If retry safety only means “don’t repeat completed steps,” then the only state we need is the set of completed steps and their results and that can be reduced to a journal. If we need to re-run later, we simply replay already journaled steps instead of executing them again. We call this at-most-once journaling.

Because we recover one run at a time, each run can journal to its own append-only log. We’ll write a single entry into that log for each step whose result we record. On a crash, resume, or fork, we have no problem reading the entire log from that run, using it to rebuild the replay state, and then continuing from the first unfinished step.

This journal can’t live in memory since the whole point is the process may die. It needs persistent storage. Given the workload above — tens of writes per run and agent turns measured in seconds — we don’t care much about storage latency. A slow 30ms object-store write is just noise next to an LLM call and its tool executions so we can use the simplest storage that everyone has and can easily be accessed from anywhere: an object store (S3, R2, GCS).

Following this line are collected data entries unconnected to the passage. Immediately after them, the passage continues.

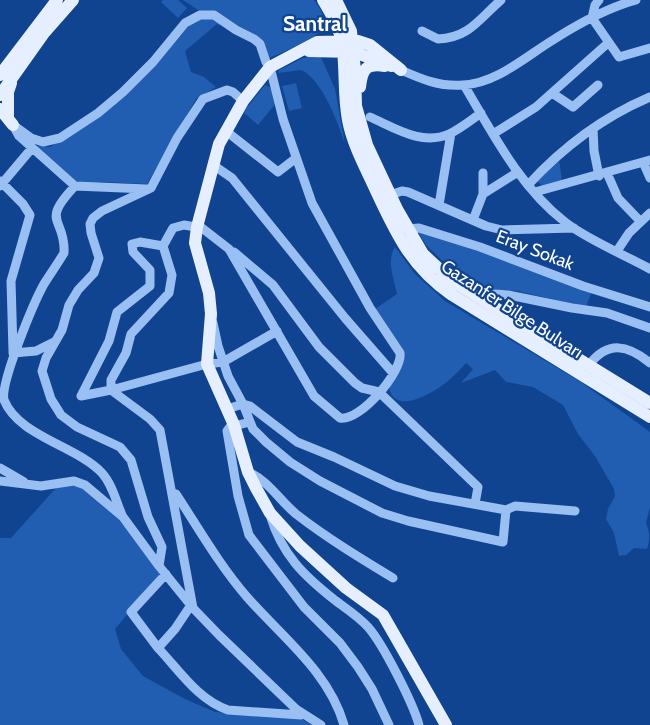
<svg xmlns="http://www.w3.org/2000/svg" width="650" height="725" font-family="Cabin,sans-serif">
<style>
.green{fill:#215db0}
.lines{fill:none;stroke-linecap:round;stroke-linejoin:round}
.minor{stroke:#9abff3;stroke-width:9}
.major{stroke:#e6efff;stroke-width:12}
.labels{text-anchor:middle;stroke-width:4.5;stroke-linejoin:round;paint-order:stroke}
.street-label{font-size:18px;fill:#fff;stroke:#104490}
.quarter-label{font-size:21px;font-weight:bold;fill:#fff;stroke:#104490}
</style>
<rect width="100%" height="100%" fill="#104490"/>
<path class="green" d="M163,0H178L187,8L178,18L161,2Z
M183,0H314C319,7 326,16 324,26C321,37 279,54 267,59L264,46L198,10Z
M206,17L219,21L220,26L217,24L185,51L191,72L204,77L216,87L196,99L147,184L103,182L86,184L72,180L27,141L37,146L50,147L88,125L124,97L190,23Z
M320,55L335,89L345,144C338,123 322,79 301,70L278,73L279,70L303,58Z
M296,83L302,108L289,111L282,86Z
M265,85L272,88L277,102L258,125L244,113V111Z
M559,158L562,181L542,186L537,181Z
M418,232L452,241L592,291L586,307L517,291L484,289L452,270L426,245Z
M395,247L415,274L445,301L581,382L650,432V507L646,523C650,532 650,540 647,549L634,548L626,555L619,556L614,533L606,519L608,509L615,496L614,489L595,456L578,434L563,405L533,387L506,382L495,370L461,383L473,369L466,363C461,369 455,375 449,380C437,391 395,417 389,388L403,362L404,352L375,309L397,294C394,279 386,260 395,247Z
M77,485C112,509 140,539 160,575L115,629L121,649L143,676L185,699L215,712L300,718L312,725H0V538H11L56,488Z"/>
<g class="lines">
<path class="minor" d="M599,0L595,5L592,18L619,57L650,48
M422,31L438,39C469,38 479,19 501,0
M401,70C421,79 440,87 463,85C497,83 525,57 553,40C578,24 607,8 636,0
M464,85C493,134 520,187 565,222C586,239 625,255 650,269
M552,93L573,107L598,85
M370,117C395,128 422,146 449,134C460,129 471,120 481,113
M13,125L31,138L43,142L60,138L98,113L123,92L153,62L185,23L200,15H214L236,30L254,39L260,44L266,62L270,67L283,119L312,203L370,308L400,353C403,371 360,422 340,418L314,396L229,249L202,228L184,225L173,228L163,246L172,275L169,293L131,334L126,353L111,380V390L150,419L160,430L193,608
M13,125L19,136L75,186L147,189
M593,128L594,151L599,176
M226,131L278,172L296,158
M493,134L536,107L608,43
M643,162L650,178
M213,165L232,178L345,318L393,373
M483,173V194
M607,173L618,198L640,221
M0,181L23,204L30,215L11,281L13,351
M528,185C562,148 603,117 650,97
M0,186L32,148
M75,186C39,224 66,217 64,253C58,263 51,273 44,284C34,302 0,383 4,400C18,436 77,446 102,473C112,484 116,501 122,515
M535,192L650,160
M390,195L402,191L408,192L486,226L502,230L574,228
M439,205L451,133
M473,220L483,194L518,172
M407,229L419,228L480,247L583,286L650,307
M163,246L140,242L132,244L133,252L150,270V286L117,312L109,341L81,396L111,390L207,364L223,362L277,331
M617,251L629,233L650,213
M234,252L273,285L319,347L355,383L362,388L379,392L478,487L475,504
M486,302L495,294L508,295L572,308L607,313L650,328
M213,323L218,346L228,376L243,404L253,429L266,442L290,462L320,481L382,513L408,521L503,542L506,510
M13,353L36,351L54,342
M589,365C608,340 628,345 650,363
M227,409L243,404L250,406L297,442L334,457L395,486L429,496L506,510L515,506L575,511
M250,422L230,427L227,431L238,496L249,535L304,607L340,643L358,667L372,689L389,725
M0,468L24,482
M248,472C269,481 279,500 296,514C327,538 360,558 393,578
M0,481L41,486L74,481L85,485L123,517L159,566L193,608L219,635L296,709L321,725
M176,494C199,529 220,566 247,597C282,637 329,672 344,725
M270,515C282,555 304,576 336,601C347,609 359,617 368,627C383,644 413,703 419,725
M159,566L162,547L148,517L131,460L120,447L77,427L61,415L51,399L42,371L46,358L62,330L69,305L78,290L94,273L99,258L91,233L90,224L93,218L102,211L151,188L177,138L203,99L227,90L233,92L243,101
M166,574L131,612L158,648L175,629L191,605
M158,648C179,670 198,700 228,710L301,715"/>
<path class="major" d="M323,0C331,13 339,27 342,42C346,67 343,94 348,120C352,141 362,161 371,180C393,227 408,265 452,295L650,417
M336,0L351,31L355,70L356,106L367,145L397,209L423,254L452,281L650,403
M309,51L354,52L391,66
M401,70L370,45L358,41L317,42L270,67L243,101L219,144L197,227L195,243L209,293L211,314L207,364L234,425L248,472L256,488L270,513L300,546L346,588L383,615L446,725
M0,75L57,0
M360,87C362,69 366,63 385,66
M0,95L44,33L73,0
M0,109L13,125
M8,118V92L11,83"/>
</g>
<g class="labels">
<g class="street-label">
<text transform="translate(535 250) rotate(21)" y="6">Eray Sokak</text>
<text transform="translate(512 309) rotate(33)" y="6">Gazanfer Bilge Bulvarı</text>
</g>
<g class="quarter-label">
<text x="315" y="31">Santral</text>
</g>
</g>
</svg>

For a given agent run that executes as a sequential control flow, only one process needs to be able to write to that run’s journal at a time. If a retry overlaps with an older process still running, we need to ensure that retry is the only active writer. The journal can use fencing to stop the older process such that if it tries to write again, that write will be rejected. That means coordination can be contained within the journal, without a separate lock service, lease system, heartbeat, or scheduler state.

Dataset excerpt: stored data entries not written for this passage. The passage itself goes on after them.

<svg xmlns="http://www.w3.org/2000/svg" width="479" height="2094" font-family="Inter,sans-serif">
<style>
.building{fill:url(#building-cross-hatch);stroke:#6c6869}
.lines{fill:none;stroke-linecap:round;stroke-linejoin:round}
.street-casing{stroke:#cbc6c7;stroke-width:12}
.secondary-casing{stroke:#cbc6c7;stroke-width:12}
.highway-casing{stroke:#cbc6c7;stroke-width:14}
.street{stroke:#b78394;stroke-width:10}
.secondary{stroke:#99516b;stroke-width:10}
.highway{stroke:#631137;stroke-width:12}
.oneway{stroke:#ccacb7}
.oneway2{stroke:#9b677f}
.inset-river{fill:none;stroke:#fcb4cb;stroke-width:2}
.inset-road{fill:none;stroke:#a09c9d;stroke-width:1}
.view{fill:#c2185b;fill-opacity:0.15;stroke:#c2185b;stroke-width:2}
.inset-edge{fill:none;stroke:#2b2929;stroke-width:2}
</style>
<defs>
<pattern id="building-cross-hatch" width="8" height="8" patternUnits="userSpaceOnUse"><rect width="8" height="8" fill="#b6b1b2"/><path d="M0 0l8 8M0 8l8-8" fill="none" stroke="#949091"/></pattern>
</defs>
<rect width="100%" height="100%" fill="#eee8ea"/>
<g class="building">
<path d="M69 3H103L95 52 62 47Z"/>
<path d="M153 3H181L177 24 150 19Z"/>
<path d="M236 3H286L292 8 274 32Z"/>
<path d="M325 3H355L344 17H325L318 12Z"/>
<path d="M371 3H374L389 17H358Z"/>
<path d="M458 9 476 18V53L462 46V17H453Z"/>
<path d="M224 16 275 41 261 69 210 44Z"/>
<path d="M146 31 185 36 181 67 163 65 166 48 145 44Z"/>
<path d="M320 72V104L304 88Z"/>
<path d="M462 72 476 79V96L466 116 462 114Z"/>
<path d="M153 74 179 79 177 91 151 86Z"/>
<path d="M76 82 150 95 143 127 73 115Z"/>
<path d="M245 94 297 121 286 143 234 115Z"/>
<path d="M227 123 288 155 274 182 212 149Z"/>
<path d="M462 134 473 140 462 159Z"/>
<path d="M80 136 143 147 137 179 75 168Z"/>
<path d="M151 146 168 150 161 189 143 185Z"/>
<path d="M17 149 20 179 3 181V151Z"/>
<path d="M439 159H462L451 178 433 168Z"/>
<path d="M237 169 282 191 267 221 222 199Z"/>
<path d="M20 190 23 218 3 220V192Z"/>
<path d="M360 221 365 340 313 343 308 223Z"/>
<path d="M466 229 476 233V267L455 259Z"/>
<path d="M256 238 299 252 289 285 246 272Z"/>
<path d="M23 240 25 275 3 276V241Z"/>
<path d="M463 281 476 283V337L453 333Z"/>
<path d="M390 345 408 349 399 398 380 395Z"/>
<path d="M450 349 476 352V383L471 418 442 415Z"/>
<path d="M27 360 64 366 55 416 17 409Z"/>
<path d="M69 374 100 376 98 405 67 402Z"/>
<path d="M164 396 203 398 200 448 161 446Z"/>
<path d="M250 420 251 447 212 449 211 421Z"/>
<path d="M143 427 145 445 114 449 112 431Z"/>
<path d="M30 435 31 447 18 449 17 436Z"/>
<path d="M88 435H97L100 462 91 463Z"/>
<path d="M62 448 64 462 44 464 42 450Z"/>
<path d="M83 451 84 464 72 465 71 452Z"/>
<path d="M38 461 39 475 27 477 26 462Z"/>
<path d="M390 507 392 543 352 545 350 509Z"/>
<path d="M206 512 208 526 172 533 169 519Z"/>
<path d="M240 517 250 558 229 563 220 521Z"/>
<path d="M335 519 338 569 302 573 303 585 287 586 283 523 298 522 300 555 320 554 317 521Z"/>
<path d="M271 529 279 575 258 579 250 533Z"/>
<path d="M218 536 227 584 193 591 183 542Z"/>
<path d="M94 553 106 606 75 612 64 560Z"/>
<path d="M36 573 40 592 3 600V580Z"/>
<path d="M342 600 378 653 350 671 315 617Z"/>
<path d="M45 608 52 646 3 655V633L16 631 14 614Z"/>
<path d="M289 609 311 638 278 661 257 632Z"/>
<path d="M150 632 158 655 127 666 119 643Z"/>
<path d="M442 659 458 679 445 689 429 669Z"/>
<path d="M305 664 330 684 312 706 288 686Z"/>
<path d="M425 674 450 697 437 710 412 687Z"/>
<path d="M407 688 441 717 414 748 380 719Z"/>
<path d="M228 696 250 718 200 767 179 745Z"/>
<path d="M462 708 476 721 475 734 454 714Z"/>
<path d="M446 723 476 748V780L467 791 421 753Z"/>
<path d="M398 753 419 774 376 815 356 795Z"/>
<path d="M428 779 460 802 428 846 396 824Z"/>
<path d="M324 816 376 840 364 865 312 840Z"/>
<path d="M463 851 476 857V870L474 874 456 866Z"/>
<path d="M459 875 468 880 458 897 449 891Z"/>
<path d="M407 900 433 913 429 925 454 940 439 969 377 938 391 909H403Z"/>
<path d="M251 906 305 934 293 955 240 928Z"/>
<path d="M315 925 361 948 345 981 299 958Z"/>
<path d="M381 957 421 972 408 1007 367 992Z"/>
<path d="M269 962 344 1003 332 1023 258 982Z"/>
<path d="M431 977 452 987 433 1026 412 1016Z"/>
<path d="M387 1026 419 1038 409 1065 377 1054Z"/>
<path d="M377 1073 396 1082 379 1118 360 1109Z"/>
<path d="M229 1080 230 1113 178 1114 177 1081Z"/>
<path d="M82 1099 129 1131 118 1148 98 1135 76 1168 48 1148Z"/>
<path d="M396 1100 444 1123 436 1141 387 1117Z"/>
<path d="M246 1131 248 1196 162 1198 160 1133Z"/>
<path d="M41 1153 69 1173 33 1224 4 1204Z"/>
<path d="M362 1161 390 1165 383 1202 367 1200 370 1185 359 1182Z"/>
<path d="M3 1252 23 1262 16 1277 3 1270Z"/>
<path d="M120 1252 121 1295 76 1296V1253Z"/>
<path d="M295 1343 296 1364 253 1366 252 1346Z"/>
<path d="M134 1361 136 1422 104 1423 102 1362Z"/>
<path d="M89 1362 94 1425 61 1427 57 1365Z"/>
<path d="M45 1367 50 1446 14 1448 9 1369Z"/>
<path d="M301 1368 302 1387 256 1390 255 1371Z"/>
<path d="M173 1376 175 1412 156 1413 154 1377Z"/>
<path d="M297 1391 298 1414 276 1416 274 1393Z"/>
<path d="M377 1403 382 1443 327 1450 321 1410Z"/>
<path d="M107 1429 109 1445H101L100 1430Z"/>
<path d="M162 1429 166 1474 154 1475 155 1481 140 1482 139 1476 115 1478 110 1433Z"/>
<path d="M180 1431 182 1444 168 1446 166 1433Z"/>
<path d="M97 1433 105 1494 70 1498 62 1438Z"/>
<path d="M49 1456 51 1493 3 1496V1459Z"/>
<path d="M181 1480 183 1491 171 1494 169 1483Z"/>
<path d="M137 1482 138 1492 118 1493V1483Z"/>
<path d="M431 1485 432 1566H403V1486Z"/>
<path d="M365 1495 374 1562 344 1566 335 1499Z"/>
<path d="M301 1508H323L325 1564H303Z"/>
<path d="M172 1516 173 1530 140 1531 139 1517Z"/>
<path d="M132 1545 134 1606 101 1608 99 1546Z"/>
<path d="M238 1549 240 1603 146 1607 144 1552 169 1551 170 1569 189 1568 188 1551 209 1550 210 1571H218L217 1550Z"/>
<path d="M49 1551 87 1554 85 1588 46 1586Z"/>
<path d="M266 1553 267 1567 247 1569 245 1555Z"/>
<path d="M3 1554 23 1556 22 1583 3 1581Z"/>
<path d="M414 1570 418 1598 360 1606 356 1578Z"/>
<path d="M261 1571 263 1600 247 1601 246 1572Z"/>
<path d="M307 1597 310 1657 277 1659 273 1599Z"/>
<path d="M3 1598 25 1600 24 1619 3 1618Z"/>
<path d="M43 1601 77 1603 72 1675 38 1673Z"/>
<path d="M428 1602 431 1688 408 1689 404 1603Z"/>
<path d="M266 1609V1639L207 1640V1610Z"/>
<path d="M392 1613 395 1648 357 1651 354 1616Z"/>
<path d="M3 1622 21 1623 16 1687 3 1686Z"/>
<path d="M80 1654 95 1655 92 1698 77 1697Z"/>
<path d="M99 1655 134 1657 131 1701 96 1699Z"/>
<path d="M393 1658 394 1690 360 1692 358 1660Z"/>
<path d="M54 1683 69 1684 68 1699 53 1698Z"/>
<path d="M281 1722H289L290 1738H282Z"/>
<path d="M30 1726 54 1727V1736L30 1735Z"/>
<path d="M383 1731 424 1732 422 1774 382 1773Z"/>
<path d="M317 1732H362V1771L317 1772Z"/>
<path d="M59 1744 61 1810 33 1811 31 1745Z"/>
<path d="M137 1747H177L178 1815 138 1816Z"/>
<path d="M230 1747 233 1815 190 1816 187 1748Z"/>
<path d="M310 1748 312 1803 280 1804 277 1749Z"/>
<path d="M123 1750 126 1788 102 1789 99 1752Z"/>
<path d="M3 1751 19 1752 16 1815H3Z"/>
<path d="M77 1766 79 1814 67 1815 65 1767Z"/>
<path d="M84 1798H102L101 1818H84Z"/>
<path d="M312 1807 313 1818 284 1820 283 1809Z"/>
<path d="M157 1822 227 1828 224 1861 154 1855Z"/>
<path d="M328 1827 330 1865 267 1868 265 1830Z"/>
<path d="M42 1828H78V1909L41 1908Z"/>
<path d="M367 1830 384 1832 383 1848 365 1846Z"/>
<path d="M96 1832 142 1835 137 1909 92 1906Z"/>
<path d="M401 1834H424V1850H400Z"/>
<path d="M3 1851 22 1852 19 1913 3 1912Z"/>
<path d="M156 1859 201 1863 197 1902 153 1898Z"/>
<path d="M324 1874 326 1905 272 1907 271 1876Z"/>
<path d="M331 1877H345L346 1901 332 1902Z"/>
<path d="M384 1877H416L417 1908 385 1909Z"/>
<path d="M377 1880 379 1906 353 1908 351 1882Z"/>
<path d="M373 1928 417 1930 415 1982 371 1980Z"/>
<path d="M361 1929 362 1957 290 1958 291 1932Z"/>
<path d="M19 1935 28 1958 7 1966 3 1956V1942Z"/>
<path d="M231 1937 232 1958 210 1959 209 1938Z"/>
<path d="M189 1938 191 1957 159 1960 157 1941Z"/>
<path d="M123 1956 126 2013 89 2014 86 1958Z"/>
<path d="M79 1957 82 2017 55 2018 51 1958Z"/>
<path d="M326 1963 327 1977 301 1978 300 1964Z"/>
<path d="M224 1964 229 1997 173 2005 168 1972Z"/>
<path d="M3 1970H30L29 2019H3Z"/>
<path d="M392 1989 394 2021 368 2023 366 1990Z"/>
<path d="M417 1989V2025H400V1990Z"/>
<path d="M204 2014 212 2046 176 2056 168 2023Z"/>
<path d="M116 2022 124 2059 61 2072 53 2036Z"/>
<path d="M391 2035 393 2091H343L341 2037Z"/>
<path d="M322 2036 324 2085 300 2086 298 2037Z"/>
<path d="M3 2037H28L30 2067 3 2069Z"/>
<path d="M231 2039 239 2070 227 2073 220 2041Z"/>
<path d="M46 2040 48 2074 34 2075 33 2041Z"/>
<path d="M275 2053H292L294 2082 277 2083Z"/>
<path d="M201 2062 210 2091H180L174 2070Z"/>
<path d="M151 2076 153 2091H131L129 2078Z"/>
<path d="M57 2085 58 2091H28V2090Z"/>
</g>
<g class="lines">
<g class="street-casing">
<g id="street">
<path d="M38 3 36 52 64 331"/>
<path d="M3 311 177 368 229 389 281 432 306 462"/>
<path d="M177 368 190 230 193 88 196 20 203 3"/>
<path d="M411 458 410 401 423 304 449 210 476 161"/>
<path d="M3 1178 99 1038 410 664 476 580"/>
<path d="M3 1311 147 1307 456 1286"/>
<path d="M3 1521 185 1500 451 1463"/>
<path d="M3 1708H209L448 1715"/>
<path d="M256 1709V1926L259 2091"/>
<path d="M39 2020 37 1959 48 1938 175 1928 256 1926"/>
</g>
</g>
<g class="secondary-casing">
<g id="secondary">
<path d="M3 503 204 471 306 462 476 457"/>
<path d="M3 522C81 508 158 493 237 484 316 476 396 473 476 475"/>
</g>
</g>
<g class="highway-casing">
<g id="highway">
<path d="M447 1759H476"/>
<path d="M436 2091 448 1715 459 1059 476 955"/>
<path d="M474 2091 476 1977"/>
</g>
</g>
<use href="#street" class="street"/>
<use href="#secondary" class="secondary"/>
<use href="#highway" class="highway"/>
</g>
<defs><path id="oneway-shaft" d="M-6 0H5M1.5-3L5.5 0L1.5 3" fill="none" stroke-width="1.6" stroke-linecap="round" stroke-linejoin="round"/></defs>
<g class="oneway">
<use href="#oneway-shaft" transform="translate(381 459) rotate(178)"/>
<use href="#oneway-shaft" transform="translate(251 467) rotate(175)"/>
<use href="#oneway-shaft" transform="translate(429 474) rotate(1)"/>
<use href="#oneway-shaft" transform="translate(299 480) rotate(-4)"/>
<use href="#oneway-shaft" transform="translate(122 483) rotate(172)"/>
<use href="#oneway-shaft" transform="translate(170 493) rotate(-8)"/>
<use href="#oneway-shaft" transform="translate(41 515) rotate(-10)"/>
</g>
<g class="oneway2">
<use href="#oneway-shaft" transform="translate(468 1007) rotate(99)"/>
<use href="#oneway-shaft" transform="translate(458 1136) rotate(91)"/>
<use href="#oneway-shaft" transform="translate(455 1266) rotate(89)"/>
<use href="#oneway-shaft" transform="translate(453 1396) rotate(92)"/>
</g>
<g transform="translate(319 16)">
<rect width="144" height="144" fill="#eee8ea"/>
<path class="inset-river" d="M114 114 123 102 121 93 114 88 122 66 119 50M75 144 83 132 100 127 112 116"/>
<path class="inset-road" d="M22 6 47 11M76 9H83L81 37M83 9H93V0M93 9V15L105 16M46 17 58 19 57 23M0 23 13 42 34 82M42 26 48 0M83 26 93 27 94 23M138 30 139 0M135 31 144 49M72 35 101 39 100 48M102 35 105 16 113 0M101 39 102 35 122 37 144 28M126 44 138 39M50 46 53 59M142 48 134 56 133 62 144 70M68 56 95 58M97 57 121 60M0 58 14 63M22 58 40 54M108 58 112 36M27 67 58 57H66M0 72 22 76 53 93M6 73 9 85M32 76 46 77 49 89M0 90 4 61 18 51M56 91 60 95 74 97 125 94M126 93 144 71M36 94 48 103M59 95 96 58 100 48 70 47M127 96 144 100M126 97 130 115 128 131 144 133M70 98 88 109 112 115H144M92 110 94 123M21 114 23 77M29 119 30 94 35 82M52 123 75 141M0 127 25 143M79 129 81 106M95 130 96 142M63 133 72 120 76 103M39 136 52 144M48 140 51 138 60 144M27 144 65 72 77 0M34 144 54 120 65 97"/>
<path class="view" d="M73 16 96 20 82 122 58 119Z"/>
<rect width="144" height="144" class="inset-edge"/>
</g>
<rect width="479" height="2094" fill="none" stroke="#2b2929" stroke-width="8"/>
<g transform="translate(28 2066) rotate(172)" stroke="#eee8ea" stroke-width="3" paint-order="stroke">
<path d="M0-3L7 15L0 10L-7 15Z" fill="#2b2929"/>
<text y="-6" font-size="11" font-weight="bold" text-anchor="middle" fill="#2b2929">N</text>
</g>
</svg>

A run advances only when it’s actually working. Sometimes it will need to pause and wait on a person, webhook, CI job, or timeout. Since the journal holds everything needed to resume, our process can exit.

Which raises the one thing a journal can’t do for itself: we still need a way to retry or resume a run after it has crashed or been paused. If you’ve been following along, you might have noticed two things: 1) anything that can access the journal can re-invoke a run and 2) that the journaling mechanism we need can actually run embedded within your own process, we do not need a separate runtime. This splits the system we need for durable execution naturally into two halves: one is the journal (with at-most-once journaling) and the other is a dispatcher to invoke the runs. But you already have a dispatcher in your stack that we can compose the journal with.

The dispatcher half is already in your stack

Now we need a way to re-invoke a run after the process crashes or has exited to wait on something external.

All we need is a mechanism to know that a run has stopped and re-invoke it safely. What does safely mean? We can’t guarantee exactly-once invocation since processes die unpredictably. But we don’t need to. Our journal already ensures we can’t redo any work we’ve already journaled through at-most-once journaling. That makes repeat invocations harmless so long as they name the same run using an idempotency key the journal keys replay on. That leaves just one requirement for the dispatcher: at-least-once invocation.

Here’s what we get when we compose the two halves:

at-least-once invocation combined with at-most-once journaling yields effectively-once step completion

So what does this dispatcher that re-invokes the run look like? Probably something you already have: a queue that retries a message until you acknowledge it, a background job retries until the handler returns, a container job retries until it exits successfully. As long as it re-invokes with the same run id, kassette will replay completed steps instead of repeating them.

If you can describe how a failed job gets retried in your stack, you already have the dispatcher. kassette is the only part you’re missing, see wiring the dispatcher.

Other durable execution systems bundle the dispatcher with the journal: a worker pool polling a queue, a built-in scheduler routing tasks, but nothing in this workload requires all that.

For agentic workflows, the right move is less machinery, not more.